Reputation: 1
I just started studying pandas and I had a question: I need to use a regular expression to find strings of a certain pattern and replace the entire string with this pattern. I used :
df.replace(to_replace=r'^[Gg]eramny', value='Berlin', regex=True)
Source string: 'Platz der Republik 1, 10557 Berlin, germany'
My code outputs: 'Platz der Republik 1, 10557 Berlin, Berlin'
But I need the line: 'Berlin'
Upvotes: 0
Views: 64
Reputation: 763
You should fix the regular expression and show that it also includes arbitrary beginning and the end. Try this:
df.replace(to_replace=r'.*[Gg]ermany.*', value='Berlin', regex=True)
I would also consider using IGNORECASE flag to make sure that any representation of the country name will be detected:
df.replace(to_replace=r'.*(?i:germany).*', value='Berlin', regex=True)

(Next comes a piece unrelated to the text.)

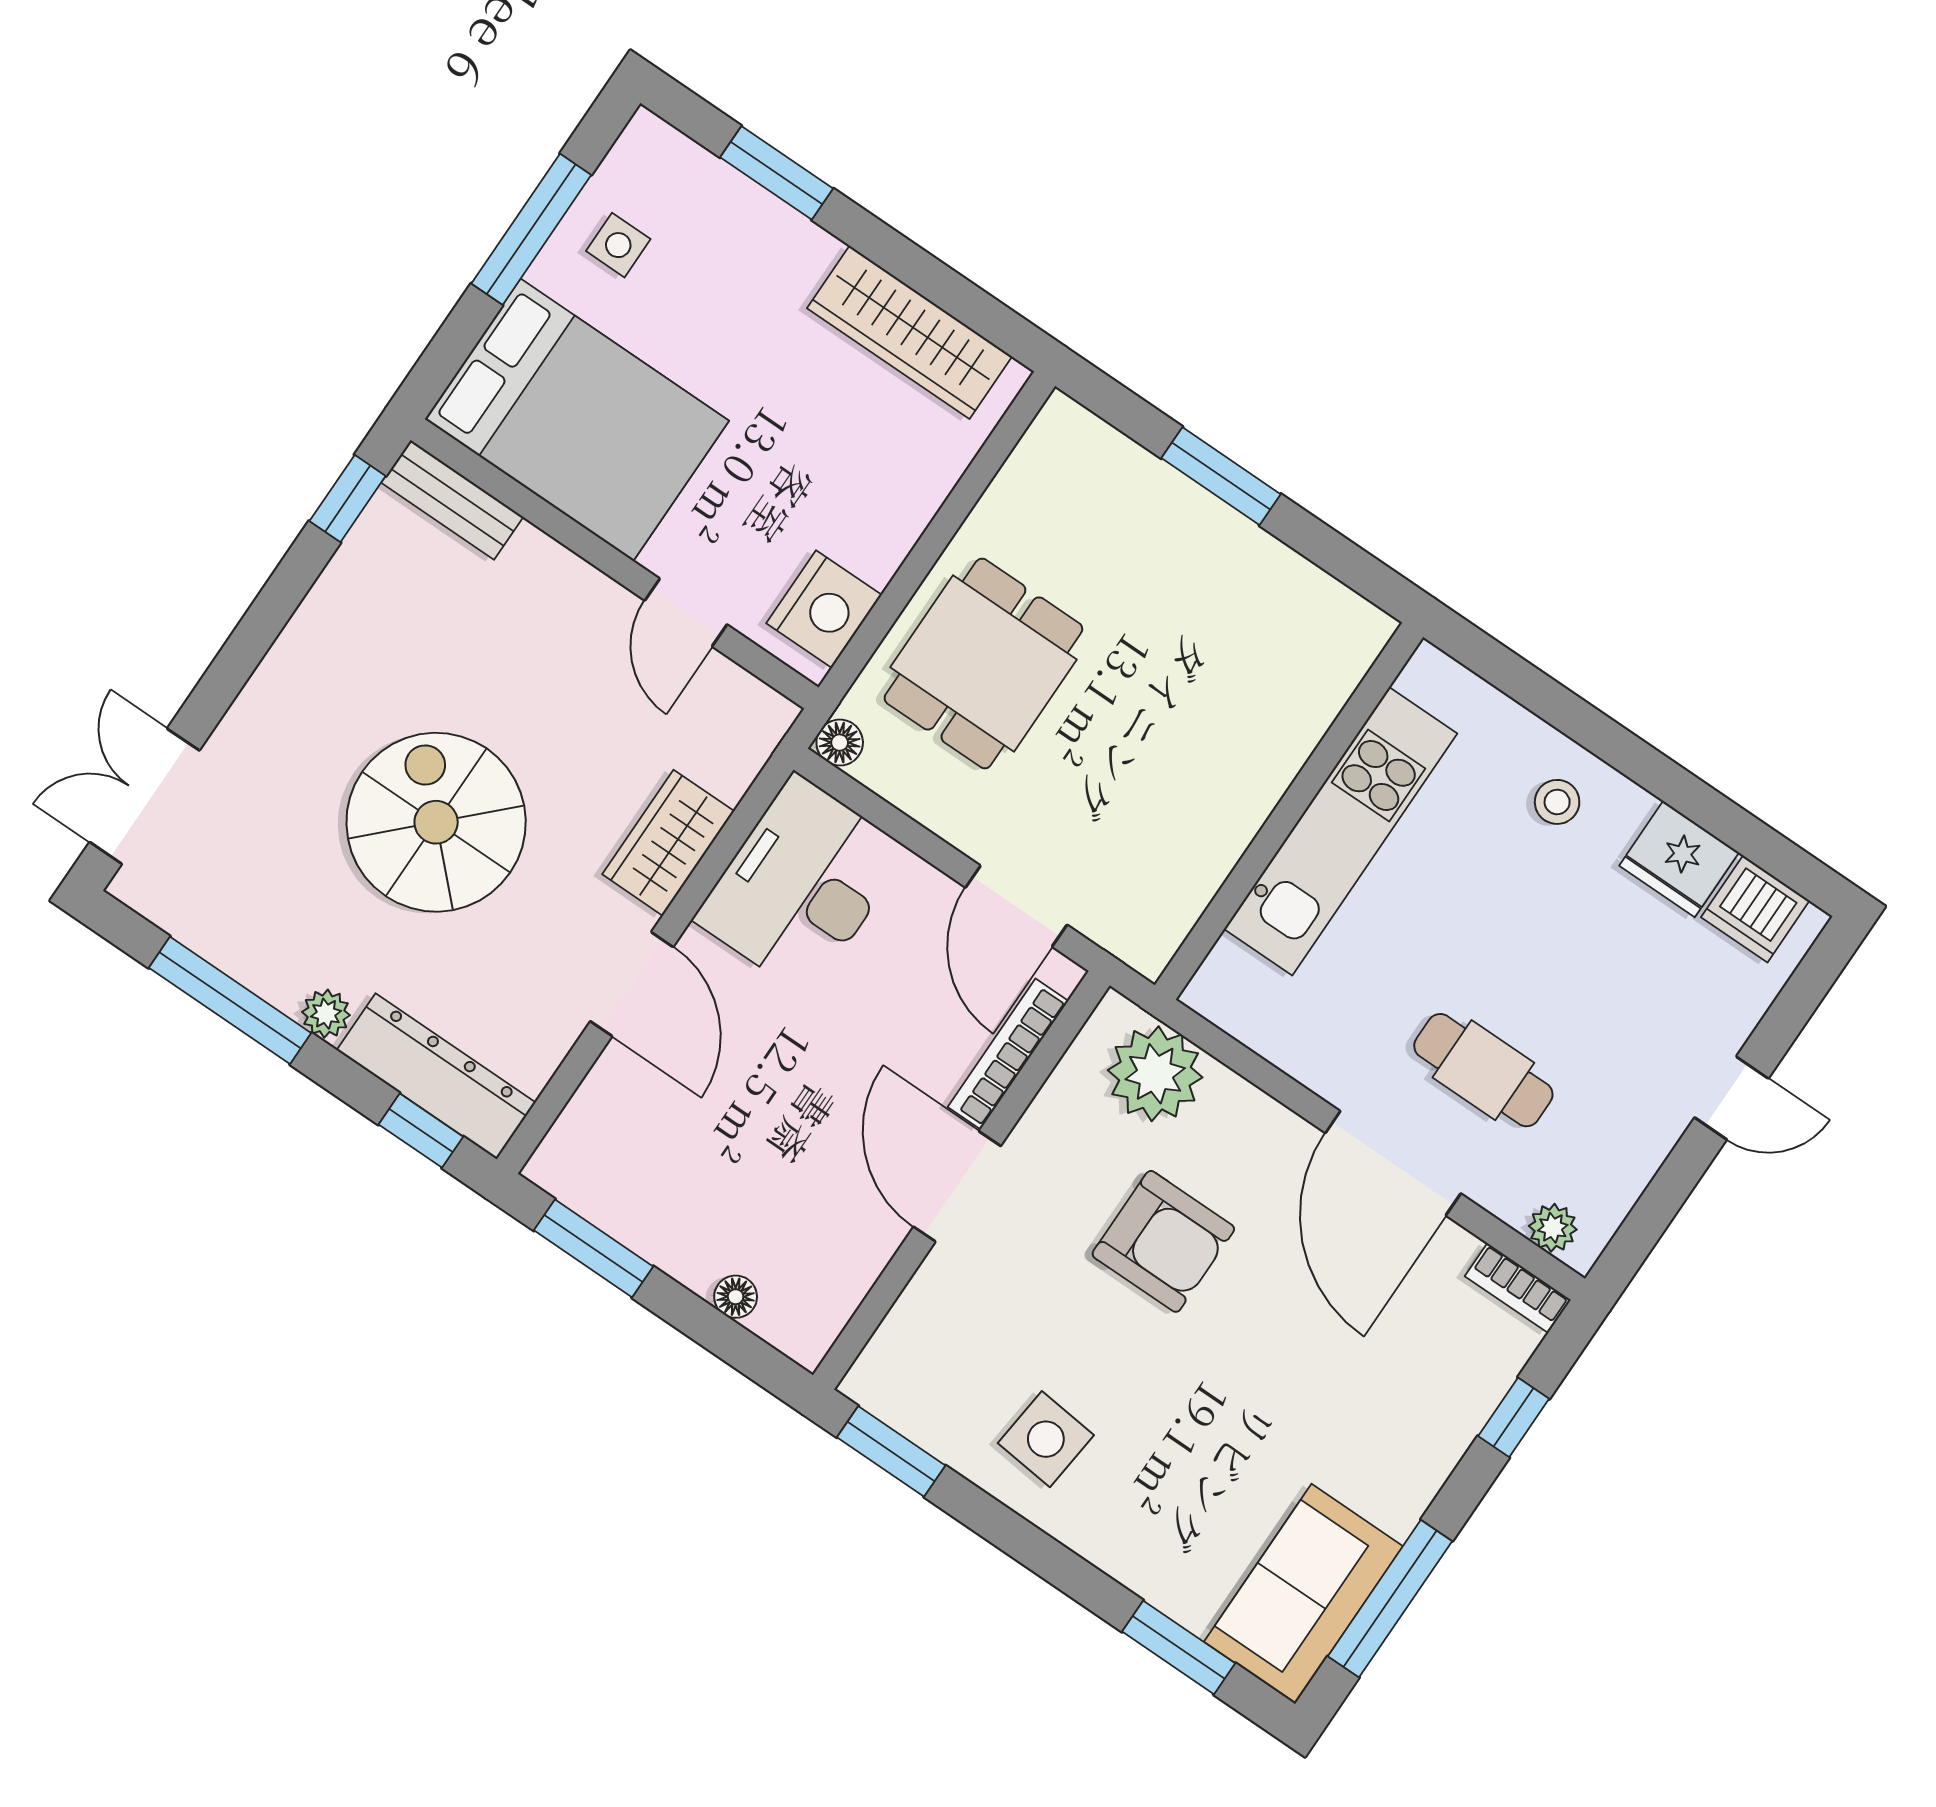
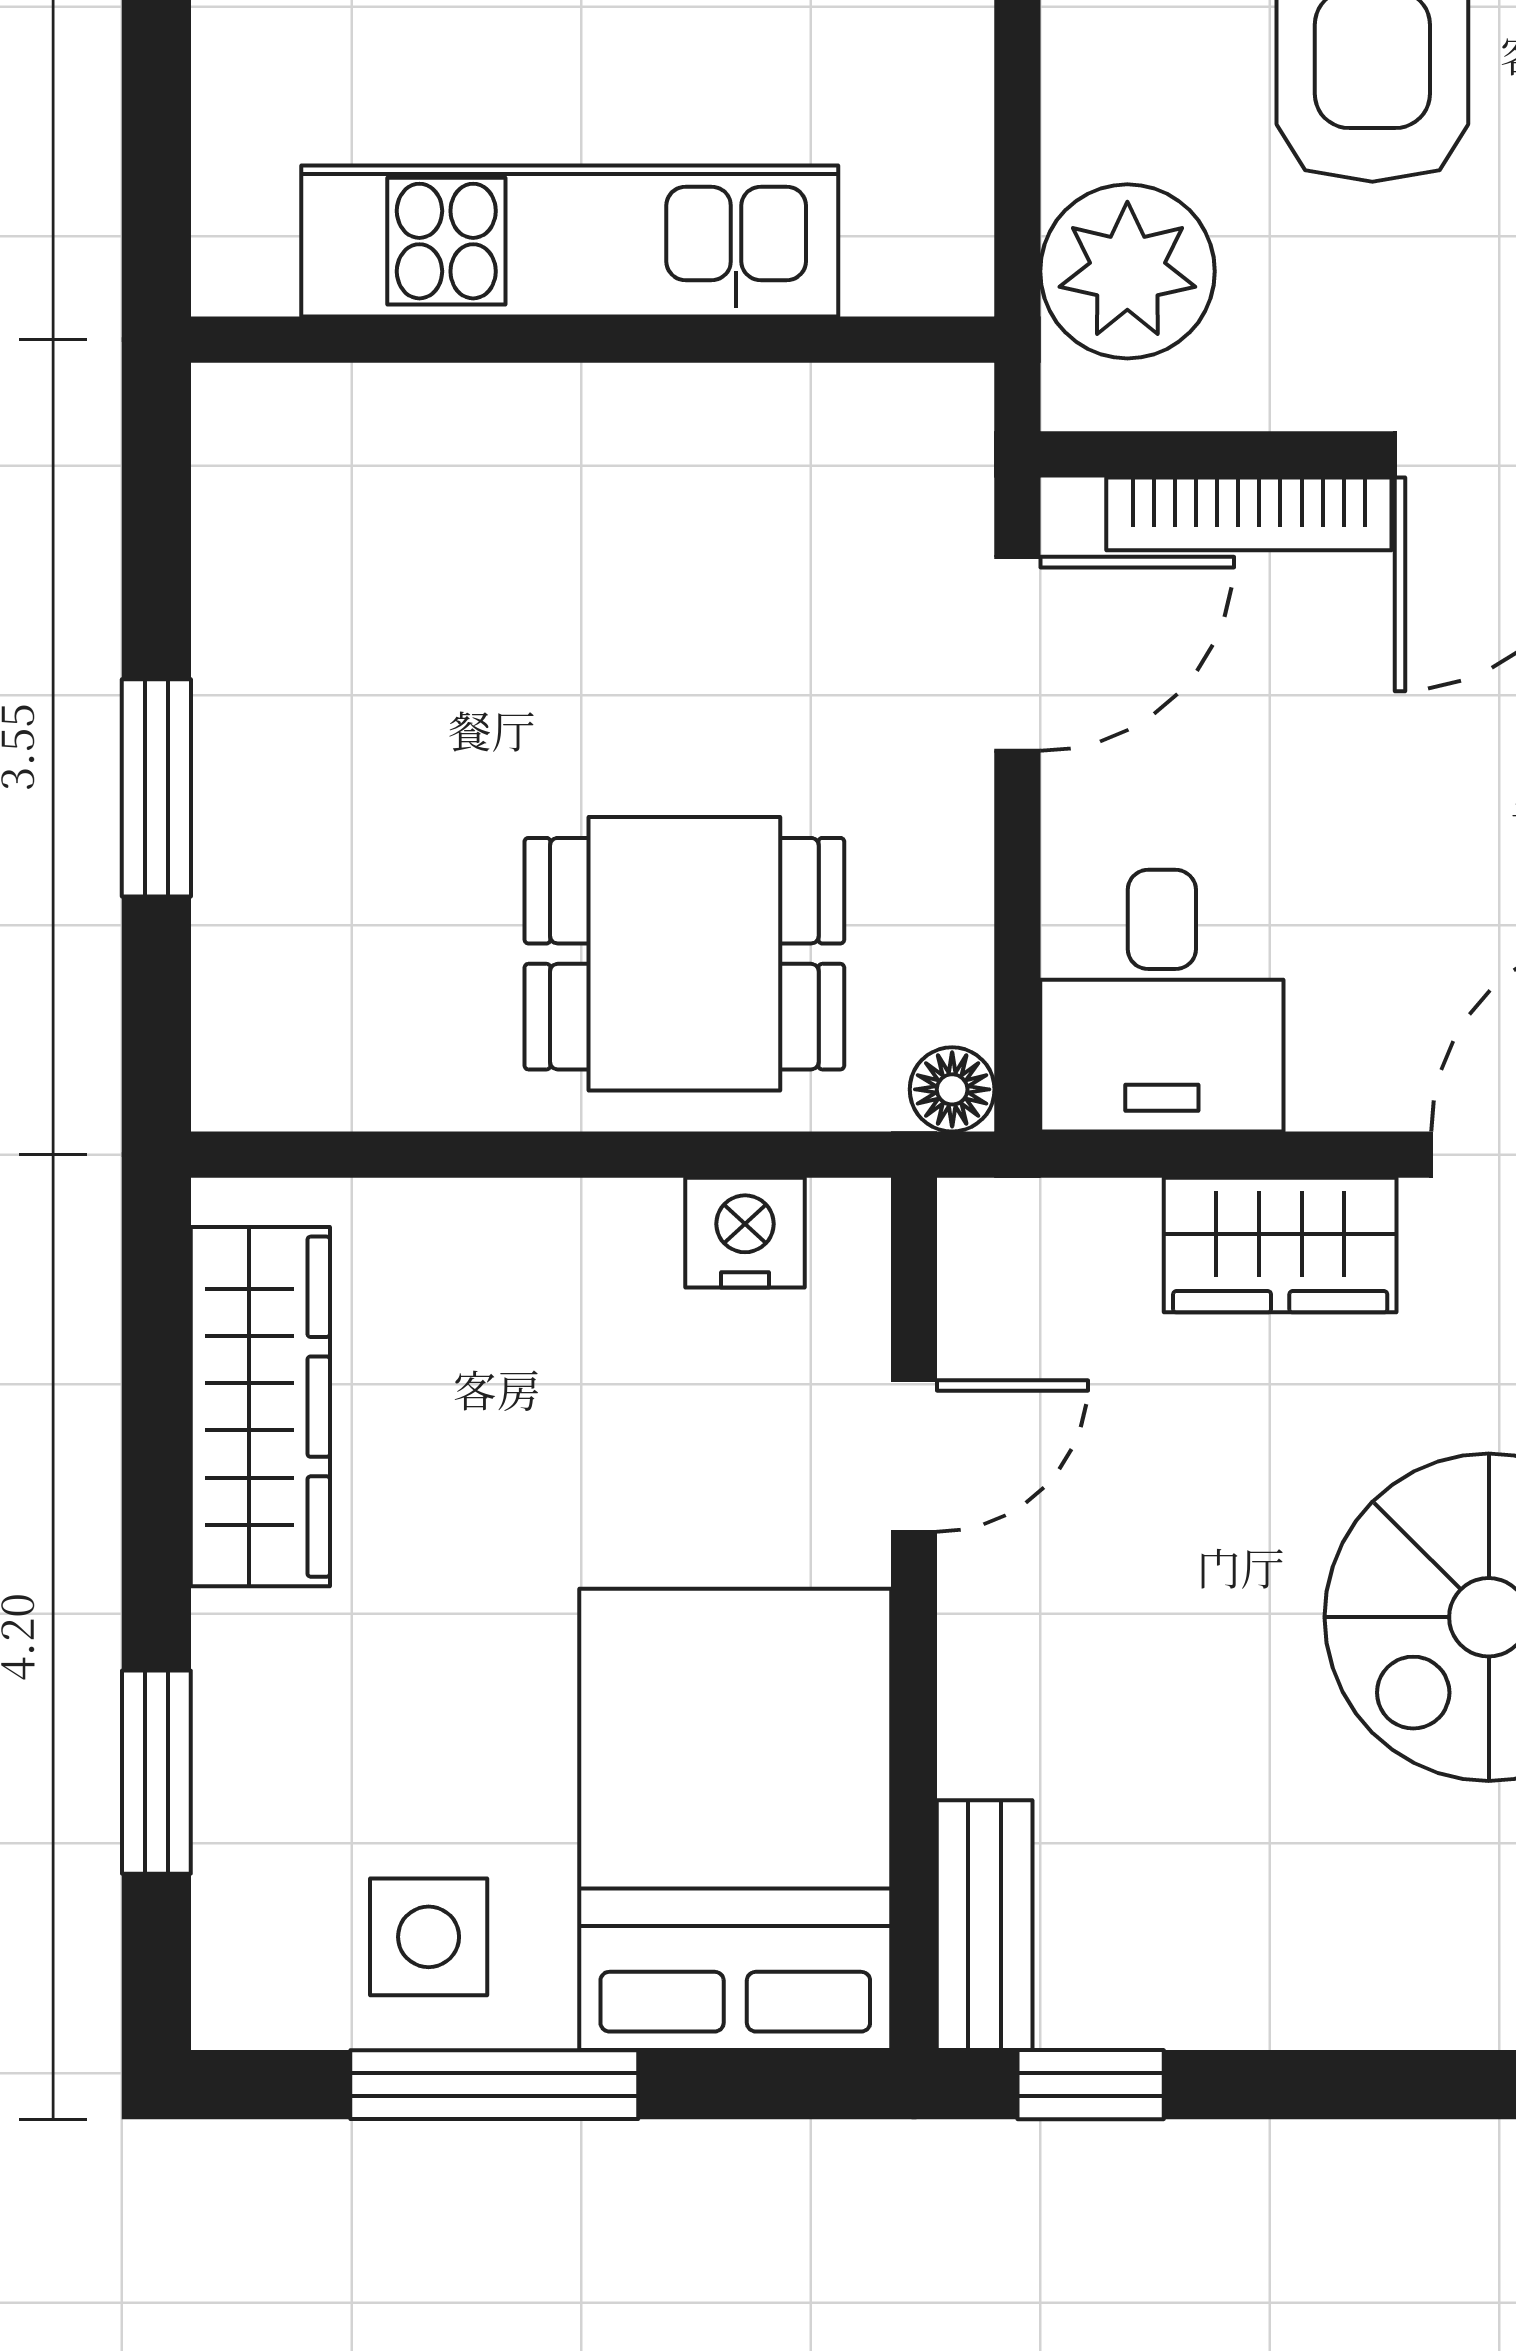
side table: (618, 245) -> (429, 1937), width x1.37, depth x1.37
nightstand: (824, 609) -> (745, 1233), width x0.74, depth x0.75
desk: (801, 885) -> (1162, 1001), width x0.73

Alternative approach is to use search()
method:
df.applymap(lambda x: 'Berlin' if re.search(r'[Gg]ermany', x) else x)
Upvotes: 1
Reputation: 130
Consider new data have multiple string under array so we will do exactly similar but just show data type of dataframe.
import pandas as pd
import re
d={'Array':['Platz der Republik 1, 10557 Berlin, germany','Platz der Republik 1, 10557 Berlin, germany','Platz der Republik 1, 10557 Berlin, germany']}
#create Dataframe
dd = pd.DataFrame(d)
print(dd)
result = re.sub(r'[Gg]ermany','Berlin',str(dd))
print(result)
Upvotes: 0
Reputation: 130
consider, result = d.replace(r'[Gg]ermany','Berlin',regex=true) this command through we cant use regular expression. error will become,The error was caused because we passed keyword arguments to the replace() method.
The replace() method takes only positional arguments. so we need import re for regex
import pandas as pd
import re
d='Platz der Republik 1, 10557 Berlin, germany'
print(d)
result = re.sub(r'[Gg]ermany','Berlin',d)
print(result)
HOPE IT HELP YOU
Upvotes: 0